9
The lights in the police station kept flickering, adding to Kelly’s
unease.
I followed them to the station, and everyone seemed taken aback to see Kelly.
“It was hard to tell from the surveillance footage. Huh, it really was you,” Charlie remarked as he handed Kelly a water bottle. She sat shivering in her pajamas.
Mom had been silent until then, just staring at Kelly. “Right now, I’m not your aunt. Tell me, why were you at the crime scene that day?”
Mom’s intensity was enough to scare me, let alone Kelly.
Kelly sobbed quietly, repeatedly mumbling, “I don’t know.”
Mom stood, thrusting the tablet with the surveillance footage in Kelly’s face. “Yasmin is dead. She was the disfigured woman dumped in the trash, abused before her death.
Why were you there?”
Kelly bit her lip hard, her face a mix of hesitation and horror.
“Talk!” Mom shouted, losing her patience. The outburst reduced Kelly
to tears.
The interrogation room fell silent except for Kelly’s faint sobs, pulling at everyone’s heartstrings.
Mom kept her cold glare fixed on Kelly. “Talk. Why were you there?
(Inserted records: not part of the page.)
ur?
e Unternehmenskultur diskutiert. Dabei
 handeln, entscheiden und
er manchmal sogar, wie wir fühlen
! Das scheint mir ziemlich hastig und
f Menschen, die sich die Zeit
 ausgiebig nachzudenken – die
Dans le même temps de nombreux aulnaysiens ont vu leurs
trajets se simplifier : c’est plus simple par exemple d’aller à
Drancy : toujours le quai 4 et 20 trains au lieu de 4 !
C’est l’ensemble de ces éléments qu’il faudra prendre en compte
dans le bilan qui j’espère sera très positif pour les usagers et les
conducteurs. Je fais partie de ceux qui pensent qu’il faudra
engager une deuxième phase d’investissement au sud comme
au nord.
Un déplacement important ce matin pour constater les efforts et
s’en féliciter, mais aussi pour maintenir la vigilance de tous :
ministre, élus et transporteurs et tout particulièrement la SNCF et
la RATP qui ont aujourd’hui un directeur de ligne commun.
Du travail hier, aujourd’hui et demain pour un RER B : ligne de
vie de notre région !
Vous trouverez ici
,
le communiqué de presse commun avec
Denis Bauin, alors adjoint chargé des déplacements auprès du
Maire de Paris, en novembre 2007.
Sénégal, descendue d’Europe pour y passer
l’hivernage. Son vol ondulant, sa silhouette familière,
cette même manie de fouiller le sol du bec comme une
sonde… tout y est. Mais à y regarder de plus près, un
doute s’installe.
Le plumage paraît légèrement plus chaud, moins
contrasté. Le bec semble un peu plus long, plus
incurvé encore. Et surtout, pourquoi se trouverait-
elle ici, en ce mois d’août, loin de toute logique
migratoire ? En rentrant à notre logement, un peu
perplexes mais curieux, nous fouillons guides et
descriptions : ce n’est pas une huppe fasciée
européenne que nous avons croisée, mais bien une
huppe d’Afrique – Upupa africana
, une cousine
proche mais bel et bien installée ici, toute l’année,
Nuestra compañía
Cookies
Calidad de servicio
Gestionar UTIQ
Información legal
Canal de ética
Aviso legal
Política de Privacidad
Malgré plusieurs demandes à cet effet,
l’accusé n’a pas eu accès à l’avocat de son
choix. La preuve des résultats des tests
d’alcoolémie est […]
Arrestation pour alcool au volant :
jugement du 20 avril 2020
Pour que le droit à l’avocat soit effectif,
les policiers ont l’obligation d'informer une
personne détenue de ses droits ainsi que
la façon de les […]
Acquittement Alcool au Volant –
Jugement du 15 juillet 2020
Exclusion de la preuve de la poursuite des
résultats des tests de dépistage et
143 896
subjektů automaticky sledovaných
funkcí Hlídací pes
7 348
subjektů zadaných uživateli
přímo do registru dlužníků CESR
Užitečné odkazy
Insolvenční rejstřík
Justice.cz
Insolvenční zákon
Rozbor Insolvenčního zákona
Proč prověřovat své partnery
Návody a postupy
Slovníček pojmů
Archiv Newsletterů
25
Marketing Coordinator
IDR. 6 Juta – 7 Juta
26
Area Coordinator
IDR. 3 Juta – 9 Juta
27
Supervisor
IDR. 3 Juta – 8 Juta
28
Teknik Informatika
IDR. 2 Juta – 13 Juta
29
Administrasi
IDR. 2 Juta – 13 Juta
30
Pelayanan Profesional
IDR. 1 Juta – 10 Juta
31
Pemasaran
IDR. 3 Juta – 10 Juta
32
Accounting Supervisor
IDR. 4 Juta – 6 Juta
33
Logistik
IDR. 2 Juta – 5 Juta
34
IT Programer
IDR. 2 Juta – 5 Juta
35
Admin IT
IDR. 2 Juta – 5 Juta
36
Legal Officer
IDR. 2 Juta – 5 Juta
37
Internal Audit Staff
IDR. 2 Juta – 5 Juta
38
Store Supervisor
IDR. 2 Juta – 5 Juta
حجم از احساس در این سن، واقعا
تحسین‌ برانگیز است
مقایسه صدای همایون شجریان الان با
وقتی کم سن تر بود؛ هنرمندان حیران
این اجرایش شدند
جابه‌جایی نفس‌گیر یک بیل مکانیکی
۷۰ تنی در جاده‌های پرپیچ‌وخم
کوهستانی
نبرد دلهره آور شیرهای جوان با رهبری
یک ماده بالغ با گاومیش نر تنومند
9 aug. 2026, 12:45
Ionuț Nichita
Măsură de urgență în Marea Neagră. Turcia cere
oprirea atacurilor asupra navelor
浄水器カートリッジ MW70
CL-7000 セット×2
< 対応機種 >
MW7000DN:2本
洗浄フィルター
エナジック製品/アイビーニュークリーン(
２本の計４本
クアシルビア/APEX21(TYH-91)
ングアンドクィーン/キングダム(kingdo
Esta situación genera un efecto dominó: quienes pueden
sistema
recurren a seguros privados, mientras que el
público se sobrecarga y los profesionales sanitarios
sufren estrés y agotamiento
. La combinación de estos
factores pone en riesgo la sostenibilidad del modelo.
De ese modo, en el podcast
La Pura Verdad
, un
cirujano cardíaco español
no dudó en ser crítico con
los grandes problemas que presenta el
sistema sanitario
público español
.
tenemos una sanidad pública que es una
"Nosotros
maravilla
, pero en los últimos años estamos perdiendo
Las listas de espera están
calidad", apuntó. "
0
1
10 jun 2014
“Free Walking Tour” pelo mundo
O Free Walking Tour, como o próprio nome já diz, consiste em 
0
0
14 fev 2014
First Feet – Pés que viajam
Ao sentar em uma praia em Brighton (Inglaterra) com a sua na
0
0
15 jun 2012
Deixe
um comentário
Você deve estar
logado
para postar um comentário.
We found your fingerprints on Yasmin’s body!”
“Fingerprints? I don’t recall seeing Kelly that day,” I thought.
Watching my mom, I realized she might be bluffing just to make Kelly
confess.
“Mom would go to such lengths for me,” I thought to myself.
Under the relentless questioning, Kelly finally cracked, revealing her deep–seated resentment towards me.